* [EXERCISE TEXT]:
---

Home U.S. Coin Forum

Woolworth Store memories....Coins in the case

ManorcourtmanManorcourtman Posts: 8,023 ✭✭✭✭✭
Does anyone else remember when Woolworth stores sold coins? They were in a glass case that had two buttons that would either make the trays go forward or backward. Although I have no memories of the coins they sold I still remember it was the only retail store that actually sold coins. Anyone else? Chris
«1

Comments

  • ms71ms71 Posts: 1,538 ✭✭✭✭✭
    I remember it well. I didn't have a Woolworth's in my little town, but whenever I got to the "big city" I'd revolve those little trays a few times. I don't think I ever bought anything, but I always looked. Seems to me that I remember that the prices were too high, I did my buying at a couple shops.
    Successful BST transactions: EagleEye, Christos, Proofmorgan,
    Coinlearner, Ahrensdad, Nolawyer, RG, coinlieutenant, Yorkshireman, lordmarcovan, Soldi, masscrew, JimTyler, Relaxn, jclovescoins

    Now listen boy, I'm tryin' to teach you sumthin' . . . . that ain't an optical illusion, it only looks like an optical illusion.

    My mind reader refuses to charge me....
  • Yes, I remember those days. Suburbs of St. Louis, MO. Had a Woolworths my father would take me to and I thought it was a big deal. I also remember the cashier letting me go through the cash register to find Mercury dimes I needed. My guess this around 1966-1967.
    Jim Hodgson



    Collector of US Small Size currency, Atlanta FRNs, and Georgia nationals since 1977. Researcher of small size US type - seeking serial number data for all FRN star notes, Series 1928 to 1934-D. Life member SPMC.



  • No,but i remember woolworths lunch counter !

    My local dealer still has the cases with the reversing buttons on them !
    Buncha trays on a rotary drum of some nature

    I remember when they had a nickel coke machine in the mid 60s,they still have a bid-board on thursday nites and i used it last month for the first time in over 30 years !
    I have my bidder number from the 60's and they still honor it !
    image
  • Yep, I remember the coins at Woolworth. We also had a 5 & 10 cent store that had a few coins, mostly IH and early wheat cents as I remember.
    Collecting Census Data on Rep of TX Consolidated Fund Notes: I Would Appreciate The Serial Numbers of Any Notes You Might Have. Thanks!!

---

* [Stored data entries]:

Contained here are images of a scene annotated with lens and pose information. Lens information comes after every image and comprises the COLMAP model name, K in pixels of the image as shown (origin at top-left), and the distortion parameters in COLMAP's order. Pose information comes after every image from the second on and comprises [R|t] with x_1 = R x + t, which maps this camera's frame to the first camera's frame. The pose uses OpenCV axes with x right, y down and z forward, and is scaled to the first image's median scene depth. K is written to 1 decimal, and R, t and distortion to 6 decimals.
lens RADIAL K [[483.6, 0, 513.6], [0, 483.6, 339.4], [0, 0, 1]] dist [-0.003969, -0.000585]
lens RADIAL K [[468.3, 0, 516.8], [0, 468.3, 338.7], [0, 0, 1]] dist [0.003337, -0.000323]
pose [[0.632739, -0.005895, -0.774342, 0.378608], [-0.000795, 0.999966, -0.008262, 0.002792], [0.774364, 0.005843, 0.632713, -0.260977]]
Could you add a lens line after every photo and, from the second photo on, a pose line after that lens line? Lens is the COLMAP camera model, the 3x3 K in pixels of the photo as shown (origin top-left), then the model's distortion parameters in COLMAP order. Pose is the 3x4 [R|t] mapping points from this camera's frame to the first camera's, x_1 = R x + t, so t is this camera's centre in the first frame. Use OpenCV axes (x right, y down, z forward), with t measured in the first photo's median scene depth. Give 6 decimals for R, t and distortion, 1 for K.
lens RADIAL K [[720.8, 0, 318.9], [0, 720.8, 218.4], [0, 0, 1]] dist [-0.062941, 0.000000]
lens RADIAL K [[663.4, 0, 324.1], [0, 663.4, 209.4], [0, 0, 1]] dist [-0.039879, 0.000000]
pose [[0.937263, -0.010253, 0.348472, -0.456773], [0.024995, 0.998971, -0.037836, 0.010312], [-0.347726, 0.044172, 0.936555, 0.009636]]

---

* [PROBLEM A]: Write out the stretch of the Woolworth coin thread from "Now listen boy, I'm" through "Life member SPMC.", word for word.
* [PROBLEM B]: Finish out the next part of the Woolworth coin thread, picking up after its last sentence.

* [ANSWER BOX A]:
Now listen boy, I'm tryin' to teach you sumthin' . . . . that ain't an optical illusion, it only looks like an optical illusion.

    My mind reader refuses to charge me....
  • Yes, I remember those days. Suburbs of St. Louis, MO. Had a Woolworths my father would take me to and I thought it was a big deal. I also remember the cashier letting me go through the cash register to find Mercury dimes I needed. My guess this around 1966-1967.
    Jim Hodgson



    Collector of US Small Size currency, Atlanta FRNs, and Georgia nationals since 1977. Researcher of small size US type - seeking serial number data for all FRN star notes, Series 1928 to 1934-D. Life member SPMC.

* [ANSWER BOX B]:
  • DHeathDHeath Posts: 8,472 ✭✭✭
    One of my department store purchases was on my first trip to NY. My father took me there in 1968, and I spent my savings on the 5th floor of Macys in the coin shop. I bought a decent 57 proof Franklin. Prior to that, my only department store purchase was from the Sears catalog, a set of 20 S mint Lincolns, along with a battery powered magnifier, some cleaning paste, and a Whitman. image
    Developing theory is what we are meant to do as academic researchers
    and it sets us apart from practitioners and consultants. Gregor
  • nankrautnankraut Posts: 4,565 ✭✭✭
    Ah yes....I remember those rotating display cases. Used to stand there and wish my dad had enough money to squander on a coin for me. But, he called it "foolishness". (1946)
    I'm the Proud recipient of a genuine "you suck" award dated 1/24/05. I was accepted into the "Circle of Trust" on 3/9/09.
  • ccexccex Posts: 1,188 ✭✭✭
    I remember the coin department at Woolworth's fondly. I bought a few Whitman folders there, and still have a 1964 uncirculated year set in a plastic holder from their Mankato, MN display case. That set cost $2.25 in 1972. My parents didn't buy me lunch on that shopping trip, though, even though the coins were near the Woolworth's lunch counter. I had approached the maximum of my coin budget with that purchase, and felt punished. If my parents had been Groucho Marx fans, they would have sentenced me to "ten years at Leavenworth, eleven years at Twelveworth and five and ten at Woolworth".

    Yes, Woolworth's selection was limited, common, and overpriced, but lots of fun for a 12-year-old coin collector spending his allowance/paper route earnings.

    Why don't department stores offer coins anymore?




    "Never attribute to malice what can be adequately explained by stupidity" - Hanlon's Razor
  • Ours used to have a popcorn machine right around the corner, too.
  • bozboz Posts: 1,405
    Sears also used to sell coins
    The great use of life is to spend it on something that will outlast it--James Truslow Adams
  • tsacchtsacch Posts: 2,929 ✭✭✭
    my hand is up, fond memories for sure...........man am i old
    Family, kids, coins, sports (playing not watching), jet skiing, wakeboarding, Big Air....no one ever got hurt in the air....its the sudden stop that hurts. I hate Hurricane Sandy. I hate FEMA and i hate the blasted insurance companies.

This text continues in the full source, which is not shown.